The Geekworm board hangs off the H7's LTDC, the on-chip LCD controller, and that changes the entire shape of the problem. LTDC is a hardware scanout engine. You point it at a framebuffer in RAM and it DMAs that buffer out the RGB pins at a fixed 60 Hz pixel clock, forever, with zero help from the CPU. It is double-buffered, and it swaps buffers cleanly on the vertical blank.

Walk back through my list of suffering with that in mind:

  • Flicker, tear, sweep: gone. Not reduced, gone. The refresh is hardware and rock solid at 60 Hz, and you only ever swap buffers between frames. The whole category of problem I burned a day on literally cannot occur.
  • The CPU is freed. No more hand-delivering 32 KB a frame, which means the game gets the whole core to itself and very likely runs faster than the 20-odd frames it manages today while elbowing the SPI bus for cycles.

So on HDMI the picture is a smooth, steady 60 Hz, and the game animates at whatever the VM can produce, shown cleanly. Exactly like a console title that runs at 30 and displays on a 60 Hz set. The screen is calm. The content moves at its own pace. Nobody is couriering anything.

The one thing HDMI does not fix

I have to be honest or this turns into an advert. HDMI does not magic the game up to 60 frames a second. Making 60 genuinely new frames a second is the VM and the cart doing real work, and that is a separate problem from getting a frame on the glass. A light cart will hit 60. Heavy Solais will not, on any display, because the bottleneck there is arithmetic, not pixels. The difference is that HDMI is not blocked by that. It just shows you whatever the VM made, beautifully, sixty times a second, however often that picture happens to change.
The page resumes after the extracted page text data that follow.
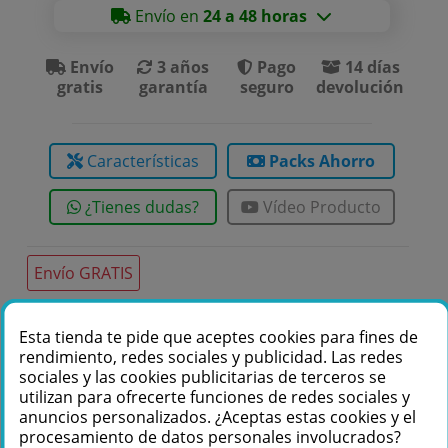
Envío en
24 a 48 horas
Envío
3 años
Pago
14 días
gratis
garantía
seguro
devolución
Características
Packs Ahorro
¿Tienes dudas?
Vídeo Producto
Envío GRATIS
Esta tienda te pide que aceptes cookies para fines de
Te podemos ayudar
rendimiento, redes sociales y publicidad. Las redes
sociales y las cookies publicitarias de terceros se
+34 976 36 61 60
utilizan para ofrecerte funciones de redes sociales y
anuncios personalizados. ¿Aceptas estas cookies y el
procesamiento de datos personales involucrados?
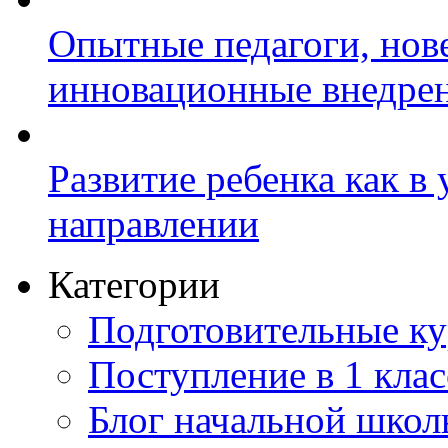
Опытные педагоги, нов
инновационные внедре
Развитие ребенка как в
направлении
Категории
Подготовительные к
Поступление в 1 клас
Блог начальной шко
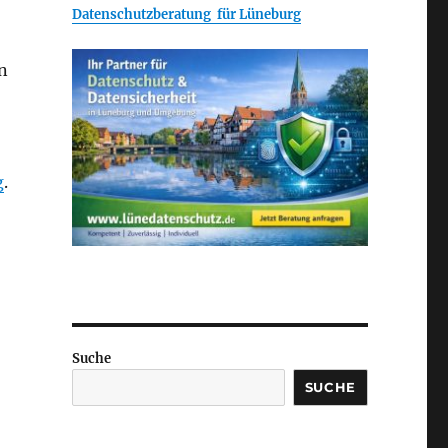
Datenschutzberatung für Lüneburg
n
g
.
Suche
SUCHE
This is the entire reason the output layer is a trait with swappable backends. I designed it so the SPI courier and the HDMI scanout engine could both exist behind the same present() call and the compositor would never know the difference. I wrote that abstraction specifically so the clean path would be ready when I wanted it. Then I wanted it, and I wired up the matchbox instead.

The moral, for next time

The 25 MHz build is genuinely fine now. The flicker is mostly beaten, the audio stays crisp, and as a screen to stare at while the real board comes together, it does the job. I am not sorry I have it.

But the lesson is the one my own commit log keeps trying to tell me, in timestamps. The fix was in the drawer at 12:48 in the morning. Everything after 10am was me choosing the hard road because it was the one in front of me. Some nights the right move is not another bug fix at 1 MHz. It is to put the soldering iron down, leave the tiny screen alone, and be patient enough to wait for the board that was built to do this properly.

I will remember that right up until the next small screen shows up on my desk.